## FRAGMENTO DEL TEXTO
§

Si los límites de la realidad han revelado ser una de las más durables defensas contra la desmesura humana, se trata al mismo tiempo de una preocupante certeza histórica. El principio de realidad es siempre un límite indispensable para separar lo real y lo ficticio, pero su traducción estratégica en términos de lo posible y de lo imposible se revela infinitamente más compleja a medida que queda claro que se trata más de un miedo imaginario y de una idea reguladora que de una verdadera experiencia directa del mundo. Todos los límites societales de la realidad se revelan, tras examen, mucho más elásticos e inciertos de lo esperado.
Esto plantea un desafío particular y casi inédito en el mundo contemporáneo. A diferencia de lo que han propuesto al unísono los tres grandes maestros de la sospecha –Marx, Freud y Nietzsche–, las acciones en la vida social no se enfrentan a un orden de realidad intangible que regula de inmediato y sin desmayo nuestros desvaríos e ilusiones. Las acciones se despliegan por el contrario dentro de una vida social marcada por las constantes maleabilidades resistentes del entorno. En medio de una experiencia en donde se articulan permanentemente coerciones reales y límites imaginarios. Para abrir los horizontes de la acción es preciso liberarse, no desde luego de la realidad (¿qué es lo que esto podría significar?), sino de su traducción subproblematizada en forma de un principio (representación) intangible de la realidad.
Si este problema ha sido común a todas las sociedades, ha tomado características específicas en la modernidad. Frente a la contingencia de los colectivos humanos, frente a la representación de un universo desprovisto de toda necesidad fundamental, la realidad ejerce una fascinación innegable en las sociedades actuales. Se trata del último gran mito de la modernidad. Cuanto más se generaliza la representación de una historia o de un mundo carente de significado más se impone el recurso a la realidad como el gran tribunal supremo gracias al cual las sociedades contemporáneas creen posible instituir lo imposible.
Si la apelación a la realidad es tan convincente y seductora, es porque, más allá de la cuestión de la verdad, hace posible contrarrestar, en nombre de los hechos y gracias a ellos, la turbación de sociedades sujetas con una fuerza inusitada a los estragos de la ilimitación humana. Presas en medio del vértigo de un mundo social en el que siempre es posible actuar de otra manera, las sociedades han tratado de establecer constantemente, sobre bases históricas diferentes, límites imaginarios infranqueables y siempre más o menos infructuosos en los hechos22.

§

## REGISTROS MOSTRADOS

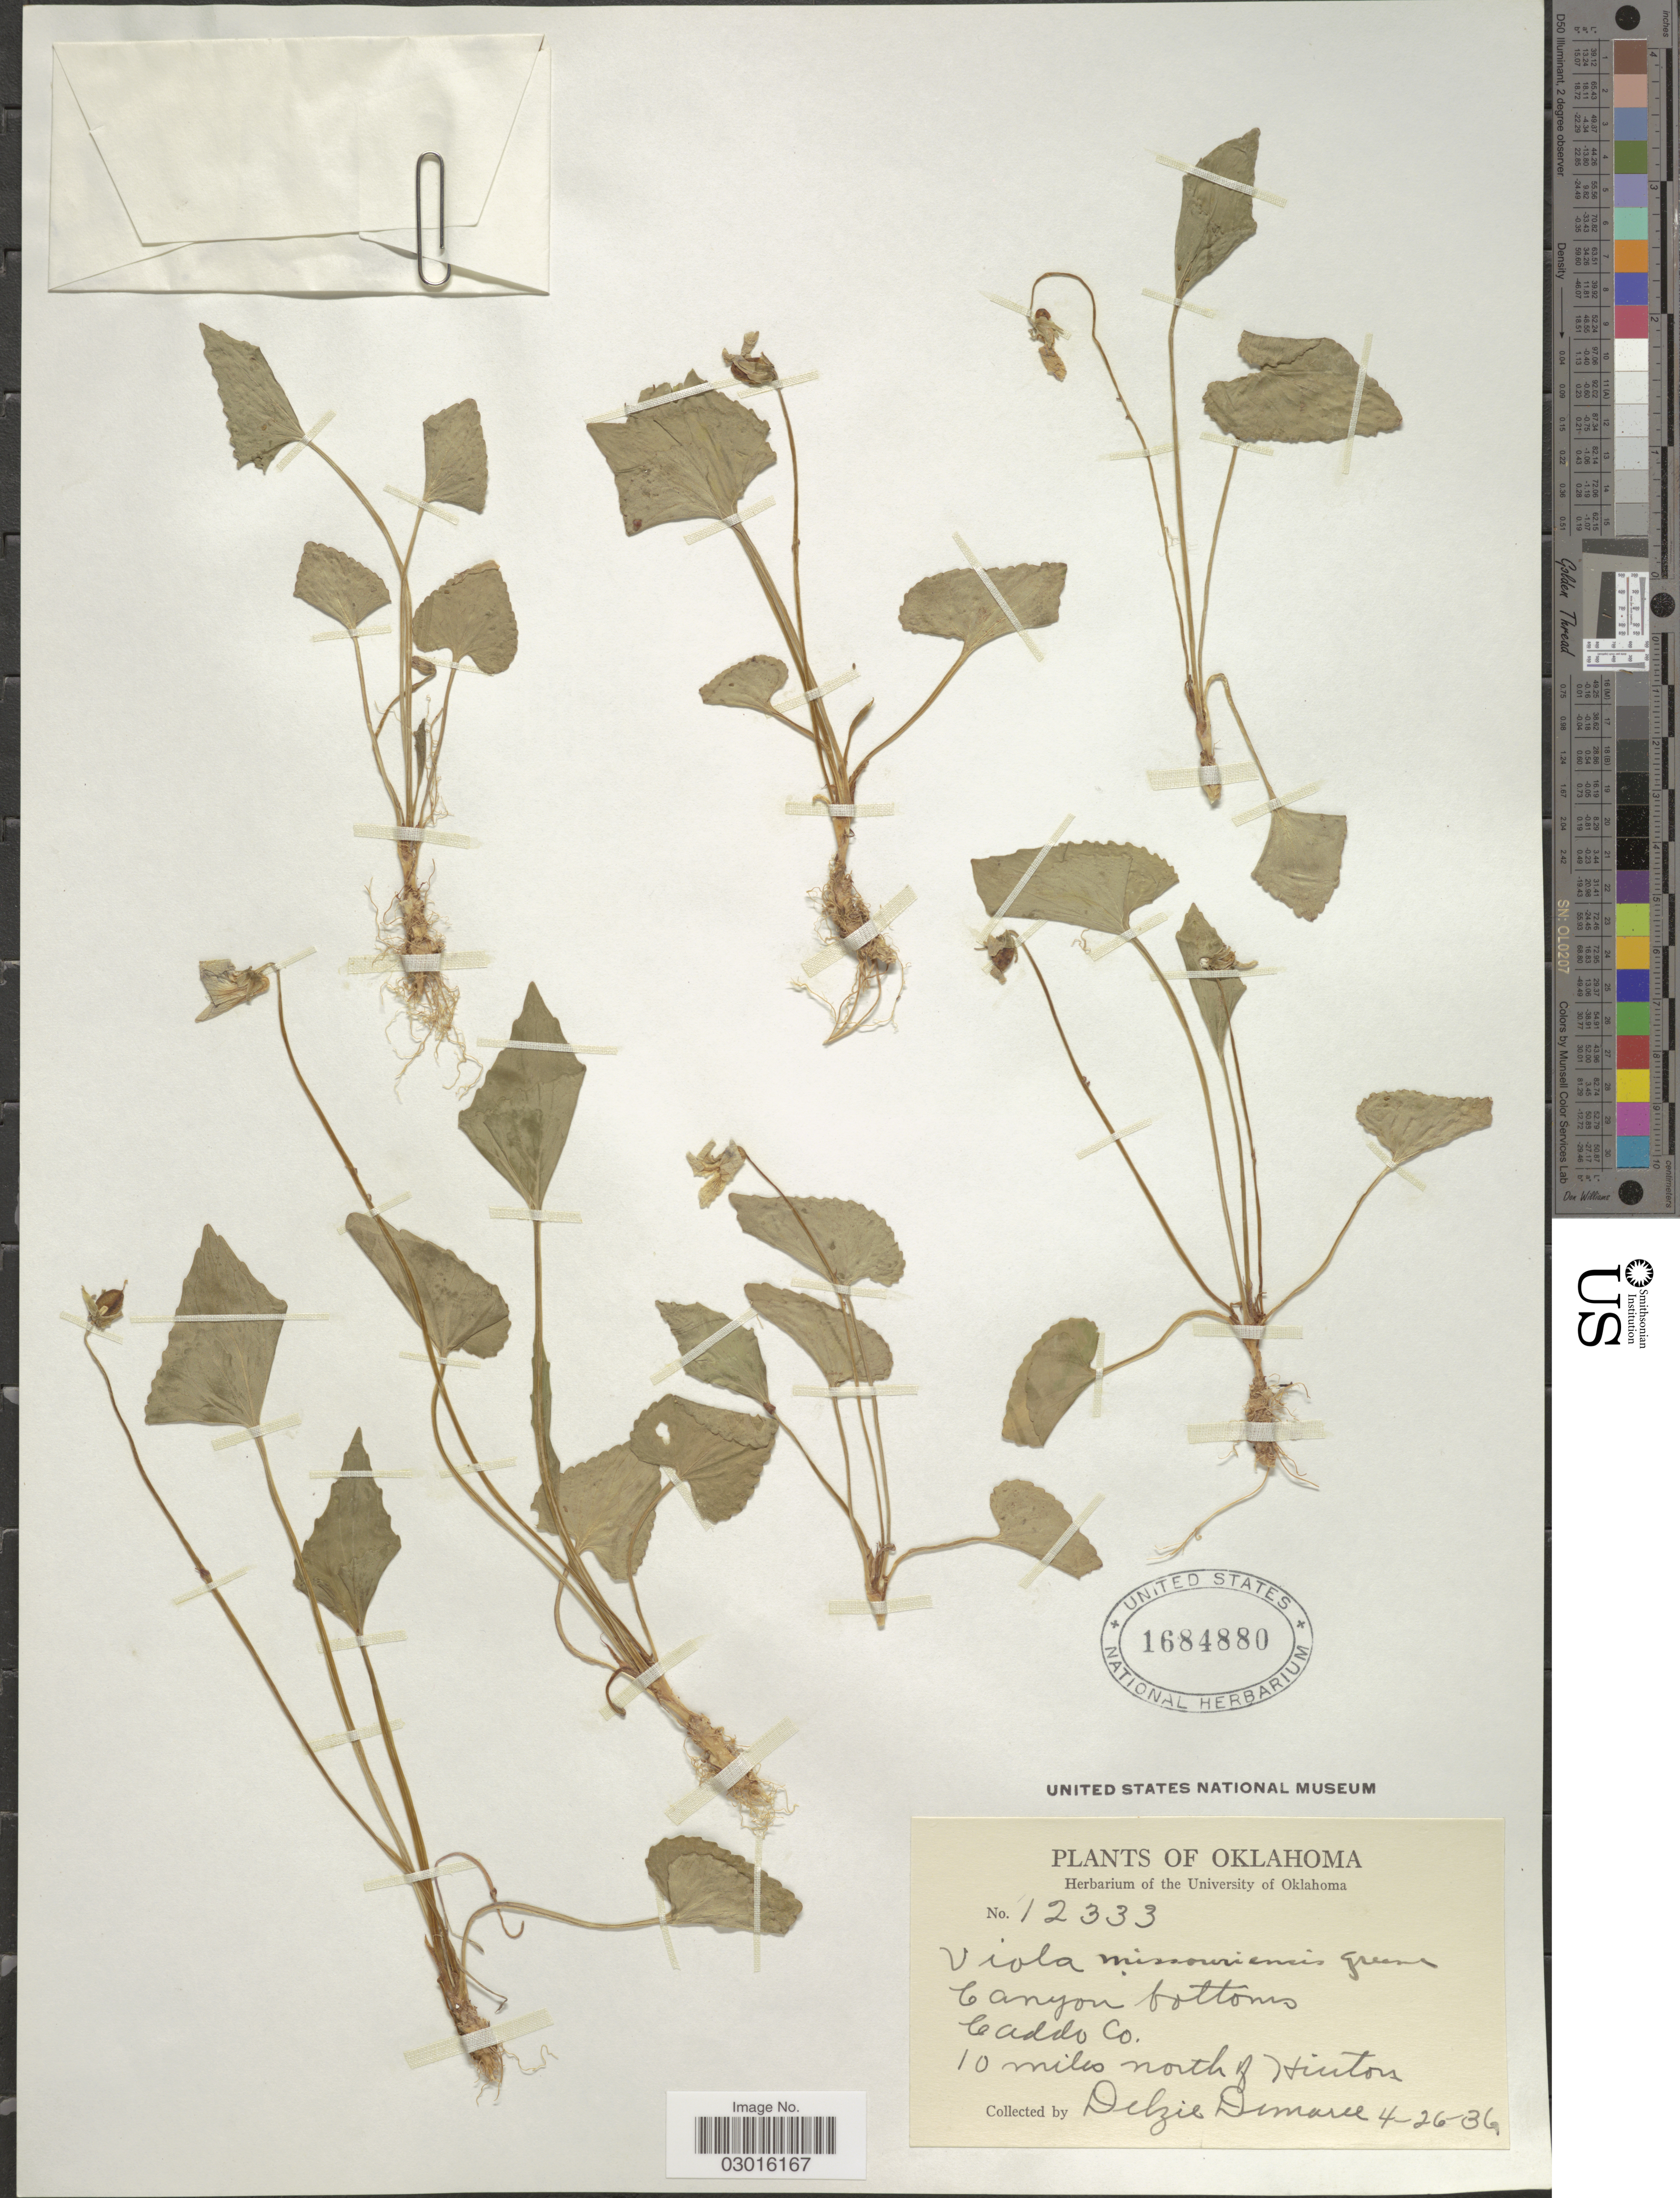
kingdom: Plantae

§

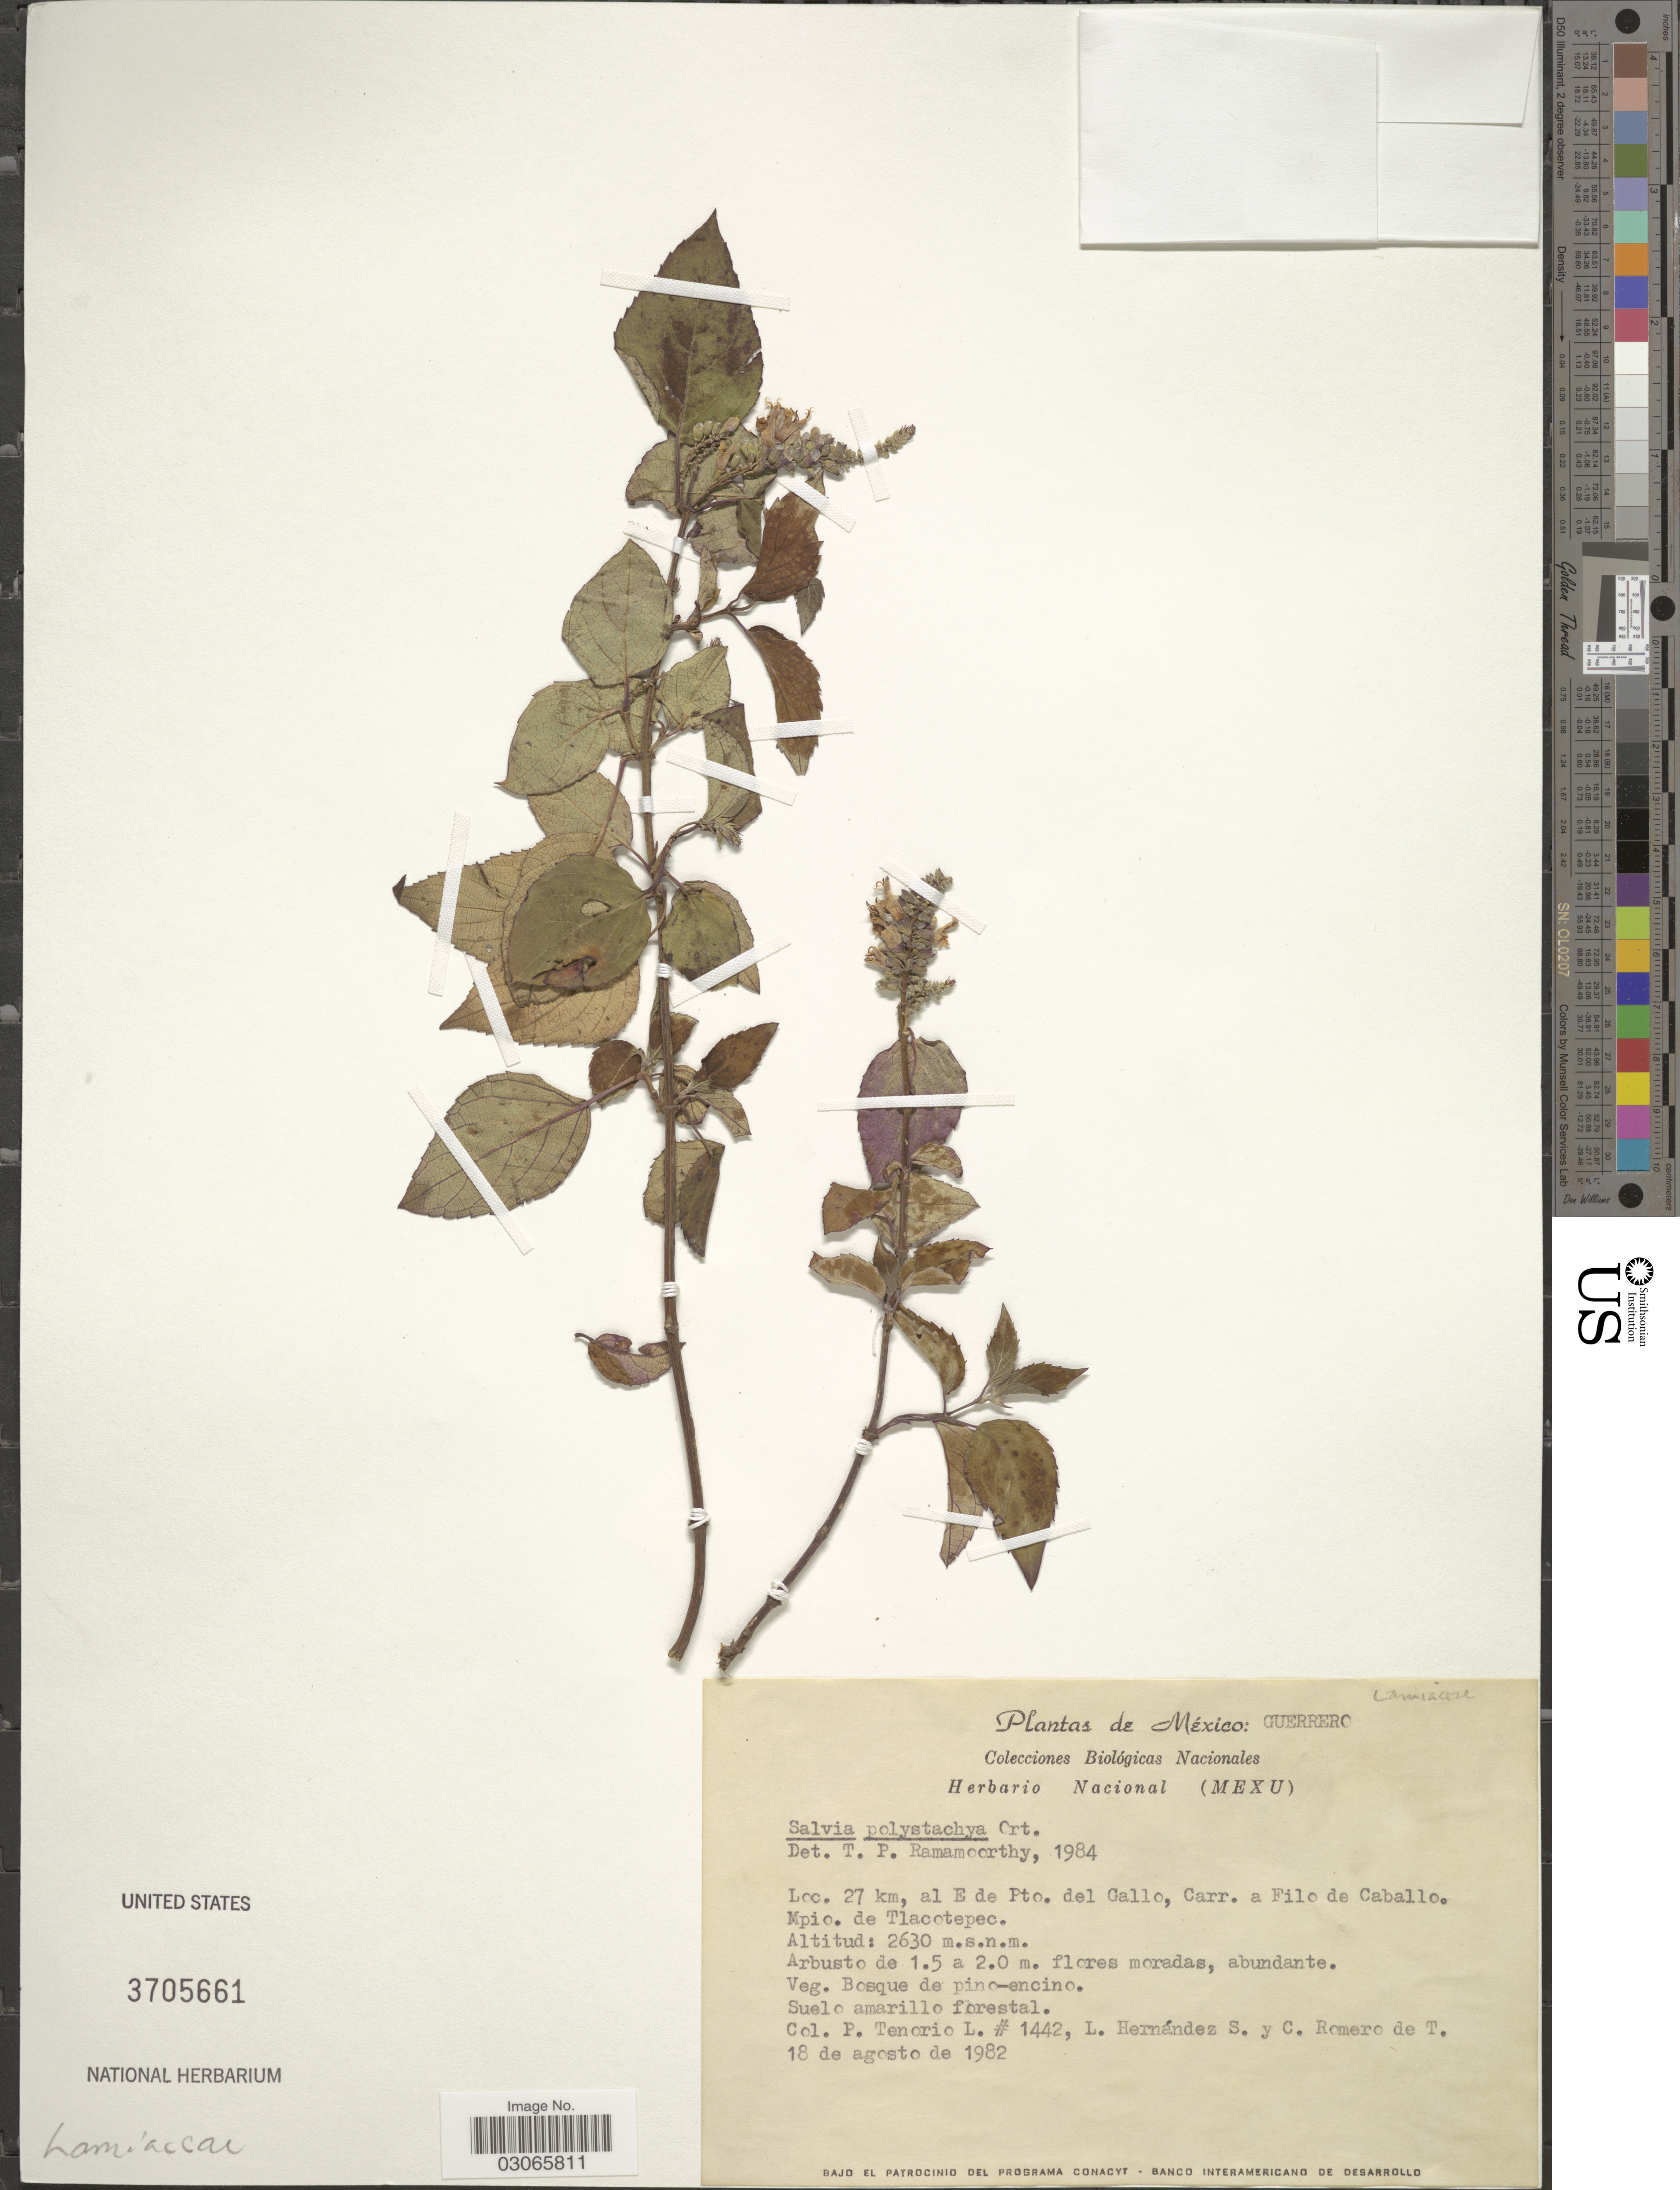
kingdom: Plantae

§

## TAREAS PENDIENTES
**1.** Según el fragmento sobre el principio de realidad, ¿qué representa la realidad para la modernidad?
**2.** Reproduce literalmente el tramo del fragmento sobre el principio de realidad que va desde "Si la apelación" hasta "en los hechos22.".

## RESPUESTAS POR TAREA
**1.** Es el último gran mito de la modernidad.

**2.**
Si la apelación a la realidad es tan convincente y seductora, es porque, más allá de la cuestión de la verdad, hace posible contrarrestar, en nombre de los hechos y gracias a ellos, la turbación de sociedades sujetas con una fuerza inusitada a los estragos de la ilimitación humana. Presas en medio del vértigo de un mundo social en el que siempre es posible actuar de otra manera, las sociedades han tratado de establecer constantemente, sobre bases históricas diferentes, límites imaginarios infranqueables y siempre más o menos infructuosos en los hechos22.